* [Extrait du document]

++++++++

Les bénéficiaires de la microfinance en Equateur

Nausica Fiorelli, volontaire pour ADA, s'est rendue en Equateur à la rencontre des bénéficiaires d'Insotec, une IMF soutenue par ADA et financée par LMDF à hauteur de 1,1 million d'euros en 2018.

Insotec a été fondée en 1980 en tant que fondation privée sans but lucratif, à l’initiative d’un groupe d’entrepreneurs de la petite industrie afin de contribuer au développement économique, social et éducatif du pays.

L'institution a une présence dans 5 des 24 provinces du pays à travers 9 agences et s'adresse à une clientèle de petits agriculteurs cultivant plusieurs produits, comme des pommes, des bananes ou du cacao. Au 2ème semestre 2018, Insotec comptait 15 816 clients.

Durant son périple, Nausica s'est rendue dans la succursale située à El Quinche, à 50 km au nord de Quito, pour rencontrer deux familles ayant bénéficié d'un micro-crédit grâce à Insotec.

A travers son récit, elle nous relate les histoires de la famille Pujota, qui cultive une serre depuis près de 20 ans, et d'Alfredo Zepeda, un père de famille qui gère à lui seul plantation de fraisiers depuis une quinzaine d'années.

Bonne lecture.

++++++++

* [Données fournies]
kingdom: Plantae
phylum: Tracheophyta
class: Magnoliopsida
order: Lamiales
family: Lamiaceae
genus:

++++++++

* [Travail demandé]
1 > Résumez en deux phrases l'extrait sur la microfinance en Équateur.
2 > D'après l'extrait, combien de clients Insotec comptait-elle au 2ème semestre 2018 ?
3 > Recopiez le passage de l'extrait qui va de "Les bénéficiaires de" jusqu'à "et éducatif du pays.".
Les enregistrements n'ont aucun rapport avec l'extrait.

* [Réponses attendues]
1 > Nausica Fiorelli, volontaire pour ADA, s'est rendue en Équateur pour rencontrer des bénéficiaires d'Insotec, une institution de microfinance fondée en 1980 qui s'adresse à de petits agriculteurs dans 5 des 24 provinces du pays. À la succursale d'El Quinche, elle a rencontré deux familles ayant obtenu un micro-crédit, la famille Pujota et celle d'Alfredo Zepeda, dont elle relate les histoires.

2 > 15 816 clients.

3 >
Les bénéficiaires de la microfinance en Equateur

Nausica Fiorelli, volontaire pour ADA, s'est rendue en Equateur à la rencontre des bénéficiaires d'Insotec, une IMF soutenue par ADA et financée par LMDF à hauteur de 1,1 million d'euros en 2018.

Insotec a été fondée en 1980 en tant que fondation privée sans but lucratif, à l’initiative d’un groupe d’entrepreneurs de la petite industrie afin de contribuer au développement économique, social et éducatif du pays.